(Recorded data)
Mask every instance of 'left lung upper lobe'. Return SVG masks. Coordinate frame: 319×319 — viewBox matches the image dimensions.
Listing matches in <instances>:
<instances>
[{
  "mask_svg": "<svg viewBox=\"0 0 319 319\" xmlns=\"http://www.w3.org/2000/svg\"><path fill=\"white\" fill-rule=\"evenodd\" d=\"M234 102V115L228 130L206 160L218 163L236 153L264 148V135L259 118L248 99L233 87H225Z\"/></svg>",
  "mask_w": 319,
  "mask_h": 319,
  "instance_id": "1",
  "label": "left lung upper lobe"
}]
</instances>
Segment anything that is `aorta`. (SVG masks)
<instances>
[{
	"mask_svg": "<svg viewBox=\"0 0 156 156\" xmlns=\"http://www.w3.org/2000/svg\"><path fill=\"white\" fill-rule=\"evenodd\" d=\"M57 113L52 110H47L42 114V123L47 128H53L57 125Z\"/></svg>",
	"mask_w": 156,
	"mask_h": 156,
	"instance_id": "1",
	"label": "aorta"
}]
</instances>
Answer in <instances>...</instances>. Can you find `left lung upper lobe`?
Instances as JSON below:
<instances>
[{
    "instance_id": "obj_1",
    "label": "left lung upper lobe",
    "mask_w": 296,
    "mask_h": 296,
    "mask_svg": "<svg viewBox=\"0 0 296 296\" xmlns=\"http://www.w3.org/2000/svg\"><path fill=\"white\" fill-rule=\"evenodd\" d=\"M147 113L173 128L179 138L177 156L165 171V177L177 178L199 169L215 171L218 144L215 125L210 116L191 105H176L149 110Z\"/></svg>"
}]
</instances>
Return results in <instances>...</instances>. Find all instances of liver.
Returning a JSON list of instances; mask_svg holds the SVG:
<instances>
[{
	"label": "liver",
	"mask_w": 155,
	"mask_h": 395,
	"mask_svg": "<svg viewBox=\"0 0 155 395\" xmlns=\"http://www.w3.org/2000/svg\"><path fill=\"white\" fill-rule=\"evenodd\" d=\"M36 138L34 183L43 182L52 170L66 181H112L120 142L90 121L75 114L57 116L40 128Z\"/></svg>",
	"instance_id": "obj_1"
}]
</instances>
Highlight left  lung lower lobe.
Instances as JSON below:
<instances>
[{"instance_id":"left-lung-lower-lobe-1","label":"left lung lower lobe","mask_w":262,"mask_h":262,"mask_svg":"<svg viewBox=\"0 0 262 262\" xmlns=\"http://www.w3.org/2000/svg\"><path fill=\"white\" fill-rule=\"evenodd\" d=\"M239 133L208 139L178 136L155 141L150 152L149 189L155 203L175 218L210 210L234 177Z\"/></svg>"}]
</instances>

## [THE EXERCISE]
Give everything from the row containing "Return results in" through the end of the rows as a JSON list of strings, one string per line, leaving out blank lines.

## [SOLVED EXERCISE]
[
  "Return results in <instances>...</instances>. Find all instances of liver.",
  "Returning a JSON list of instances; mask_svg holds the SVG:",
  "<instances>",
  "[{",
  "\t\"label\": \"liver\",",
  "\t\"mask_w\": 155,",
  "\t\"mask_h\": 395,",
  "\t\"mask_svg\": \"<svg viewBox=\\\"0 0 155 395\\\" xmlns=\\\"http://www.w3.org/2000/svg\\\"><path fill=\\\"white\\\" fill-rule=\\\"evenodd\\\" d=\\\"M36 138L34 183L43 182L52 170L66 181H112L120 142L90 121L75 114L57 116L40 128Z\\\"/></svg>\",",
  "\t\"instance_id\": \"obj_1\"",
  "}]",
  "</instances>",
  "Highlight left  lung lower lobe.",
  "Instances as JSON below:",
  "<instances>",
  "[{\"instance_id\":\"left-lung-lower-lobe-1\",\"label\":\"left lung lower lobe\",\"mask_w\":262,\"mask_h\":262,\"mask_svg\":\"<svg viewBox=\\\"0 0 262 262\\\" xmlns=\\\"http://www.w3.org/2000/svg\\\"><path fill=\\\"white\\\" fill-rule=\\\"evenodd\\\" d=\\\"M239 133L208 139L178 136L155 141L150 152L149 189L155 203L175 218L210 210L234 177Z\\\"/></svg>\"}]",
  "</instances>"
]